Figure 3. The structure of the E178D selectivity filter mutant.

1. Top: Crystal structure overview of the wild‐type AB tetramer (PDBID 5BZB), view as in Fig 2A. Left: Difference (F_o–F_c) electron density map (mutant minus wild‐type) contoured at −2.5 σ and drawn as red mesh, plotted on the structure of the wild‐type (E178) protein, highlighting the consequences of the loss of the δ‐carbon atom from residue 178 in the E178D mutant. For reference, the locations of the sodium ion sites present in the wild‐type (E178) structure are depicted as cyan spheres. Both the structure and the ions are displayed as faded backgrounds so that the difference map can be seen more clearly. Right: Final refined 2F_o–F_c electron density map for the E178D mutant (PDBID 4X88), contoured at 1.5 σ and shown as grey mesh, with the sodium ions depicted as cyan spheres.

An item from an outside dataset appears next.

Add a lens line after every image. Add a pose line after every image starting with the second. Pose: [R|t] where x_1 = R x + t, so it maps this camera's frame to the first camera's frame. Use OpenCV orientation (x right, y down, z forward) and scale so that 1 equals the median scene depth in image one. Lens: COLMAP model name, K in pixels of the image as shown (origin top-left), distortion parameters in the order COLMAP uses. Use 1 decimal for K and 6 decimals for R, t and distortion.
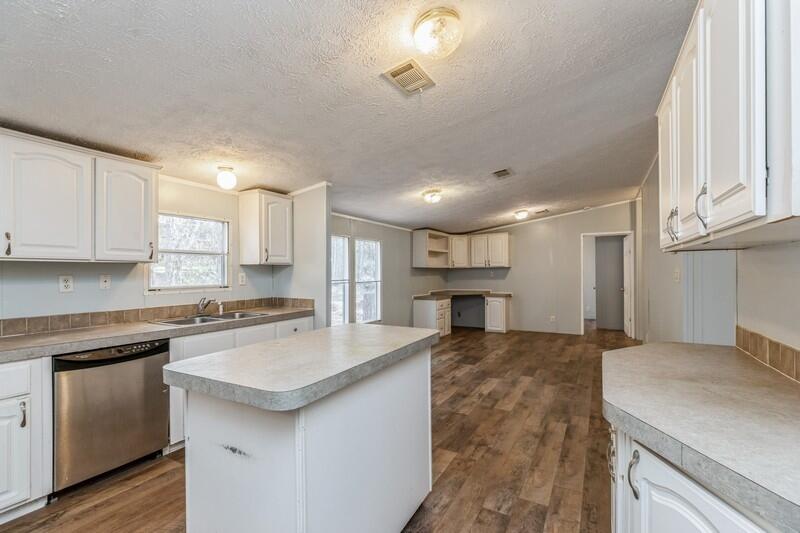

2. Surface representations of (left) wild‐type NavMs pore and (right) the E178D mutant coloured by electrostatic charge calculated by APBSmem (Callenberg et al, 2010) and drawn with VMD (Humphrey et al, 1996), showing a slice through the middle of the tetramer. Sodium ions are shown as cyan spheres; only 2 are present in the mutant, instead of the 3 seen in the wild‐type, with the top sodium missing in the mutant. The lower panels are expanded views of the selectivity filter regions, with the E178 side chains depicted in yellow sticks and the location of the main chain nitrogen of residue 179 indicated by the black circle. The alteration in the protein structure caused by removal of the methylene group of E178 exposes a positive region of the polypeptide backbone adjacent to the site where the top sodium ion is located in the wild‐type protein; this likely contributes to why an equivalent sodium ion is not seen adjacent to this position in the mutant.